▶ **DIRECTIONS**
A - Print the part of the gold demand passage from "2025 however saw" to "been quite volatile.", word for word.
B - Output the records word for word, from their very first line to the line with "цилиндрического слоя. При", including that line.

▶ **GIVEN TEXT**
------------
2025 however saw a significant shift in the source of demand for gold. The 56% gold rally corresponded to an overall 0.8% increase in its demand. Central banks reduced their gold demand by 21.0%. Beyond central banks, the jewellery and technology segments also saw a 19.2% and a 1.0% reduction, respectively, in their demand. To put the incredible nature of the 2025 gold rally into perspective, sectors that constituted 69% over the gold demand at the end of 2024, saw an 18% fall in their demand and the price still rallied by levels not seen since the 1970s. The driving force behind the rally was an 83.5% increase in investment demand (largely via gold ETFs). This analysis of the drivers of gold demand, coupled with the sheer force of the price appreciation makes us wary for the outlook for the gold price given that the investment demand for gold has historically been quite volatile.
------------
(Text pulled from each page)
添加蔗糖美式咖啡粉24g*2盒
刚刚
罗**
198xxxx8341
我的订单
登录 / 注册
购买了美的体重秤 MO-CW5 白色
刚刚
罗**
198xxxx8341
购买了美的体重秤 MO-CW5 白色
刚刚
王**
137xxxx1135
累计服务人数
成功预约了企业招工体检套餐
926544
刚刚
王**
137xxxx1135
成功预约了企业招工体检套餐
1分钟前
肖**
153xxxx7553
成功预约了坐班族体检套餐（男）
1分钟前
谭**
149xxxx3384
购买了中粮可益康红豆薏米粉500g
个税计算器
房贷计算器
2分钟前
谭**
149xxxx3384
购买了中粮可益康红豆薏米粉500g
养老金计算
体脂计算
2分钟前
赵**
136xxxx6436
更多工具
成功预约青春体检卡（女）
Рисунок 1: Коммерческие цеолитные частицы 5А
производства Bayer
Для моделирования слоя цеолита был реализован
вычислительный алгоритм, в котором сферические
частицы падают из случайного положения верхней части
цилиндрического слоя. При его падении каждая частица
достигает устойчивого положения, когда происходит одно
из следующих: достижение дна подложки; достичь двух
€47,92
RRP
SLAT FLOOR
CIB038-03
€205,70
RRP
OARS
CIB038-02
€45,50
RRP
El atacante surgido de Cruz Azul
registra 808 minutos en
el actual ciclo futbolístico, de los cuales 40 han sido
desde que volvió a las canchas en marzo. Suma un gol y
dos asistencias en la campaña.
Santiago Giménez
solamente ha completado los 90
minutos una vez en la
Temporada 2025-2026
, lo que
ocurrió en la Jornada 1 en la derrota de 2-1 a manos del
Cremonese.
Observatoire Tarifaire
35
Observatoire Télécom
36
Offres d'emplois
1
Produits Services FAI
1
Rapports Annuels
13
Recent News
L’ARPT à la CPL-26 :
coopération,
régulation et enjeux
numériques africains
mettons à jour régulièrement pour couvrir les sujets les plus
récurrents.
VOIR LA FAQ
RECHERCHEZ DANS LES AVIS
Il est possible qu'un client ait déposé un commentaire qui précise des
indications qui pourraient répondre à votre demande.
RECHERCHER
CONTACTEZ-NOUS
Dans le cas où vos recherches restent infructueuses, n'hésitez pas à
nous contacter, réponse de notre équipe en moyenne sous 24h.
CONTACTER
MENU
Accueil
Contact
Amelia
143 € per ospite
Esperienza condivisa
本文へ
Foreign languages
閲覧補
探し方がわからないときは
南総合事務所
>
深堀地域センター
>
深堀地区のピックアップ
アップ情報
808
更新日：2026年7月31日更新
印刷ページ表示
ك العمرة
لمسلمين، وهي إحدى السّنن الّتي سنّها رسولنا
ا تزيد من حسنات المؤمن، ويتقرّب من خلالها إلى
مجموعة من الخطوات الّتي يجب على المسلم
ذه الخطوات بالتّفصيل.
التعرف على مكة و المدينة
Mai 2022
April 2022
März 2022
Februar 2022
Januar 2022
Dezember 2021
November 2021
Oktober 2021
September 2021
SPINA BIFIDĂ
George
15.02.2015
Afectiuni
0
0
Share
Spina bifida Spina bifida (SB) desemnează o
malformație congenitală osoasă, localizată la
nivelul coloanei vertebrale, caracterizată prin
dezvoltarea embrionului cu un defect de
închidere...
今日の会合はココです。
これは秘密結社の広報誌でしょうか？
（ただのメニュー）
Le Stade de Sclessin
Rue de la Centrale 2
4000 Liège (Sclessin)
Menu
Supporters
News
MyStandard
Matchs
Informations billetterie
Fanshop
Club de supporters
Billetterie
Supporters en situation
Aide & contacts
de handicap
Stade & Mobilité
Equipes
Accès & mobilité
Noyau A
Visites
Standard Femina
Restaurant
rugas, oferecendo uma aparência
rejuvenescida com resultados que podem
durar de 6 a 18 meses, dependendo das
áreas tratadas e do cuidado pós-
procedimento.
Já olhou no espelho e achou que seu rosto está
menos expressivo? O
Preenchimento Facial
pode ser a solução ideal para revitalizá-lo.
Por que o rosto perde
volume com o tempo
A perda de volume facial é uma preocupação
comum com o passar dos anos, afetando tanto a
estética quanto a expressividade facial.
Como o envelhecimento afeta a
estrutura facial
------------
▶ **ANSWERS BY ITEM**
A -
2025 however saw a significant shift in the source of demand for gold. The 56% gold rally corresponded to an overall 0.8% increase in its demand. Central banks reduced their gold demand by 21.0%. Beyond central banks, the jewellery and technology segments also saw a 19.2% and a 1.0% reduction, respectively, in their demand. To put the incredible nature of the 2025 gold rally into perspective, sectors that constituted 69% over the gold demand at the end of 2024, saw an 18% fall in their demand and the price still rallied by levels not seen since the 1970s. The driving force behind the rally was an 83.5% increase in investment demand (largely via gold ETFs). This analysis of the drivers of gold demand, coupled with the sheer force of the price appreciation makes us wary for the outlook for the gold price given that the investment demand for gold has historically been quite volatile.

B -
添加蔗糖美式咖啡粉24g*2盒
刚刚
罗**
198xxxx8341
我的订单
登录 / 注册
购买了美的体重秤 MO-CW5 白色
刚刚
罗**
198xxxx8341
购买了美的体重秤 MO-CW5 白色
刚刚
王**
137xxxx1135
累计服务人数
成功预约了企业招工体检套餐
926544
刚刚
王**
137xxxx1135
成功预约了企业招工体检套餐
1分钟前
肖**
153xxxx7553
成功预约了坐班族体检套餐（男）
1分钟前
谭**
149xxxx3384
购买了中粮可益康红豆薏米粉500g
个税计算器
房贷计算器
2分钟前
谭**
149xxxx3384
购买了中粮可益康红豆薏米粉500g
养老金计算
体脂计算
2分钟前
赵**
136xxxx6436
更多工具
成功预约青春体检卡（女）
Рисунок 1: Коммерческие цеолитные частицы 5А
производства Bayer
Для моделирования слоя цеолита был реализован
вычислительный алгоритм, в котором сферические
частицы падают из случайного положения верхней части
цилиндрического слоя. При его падении каждая частица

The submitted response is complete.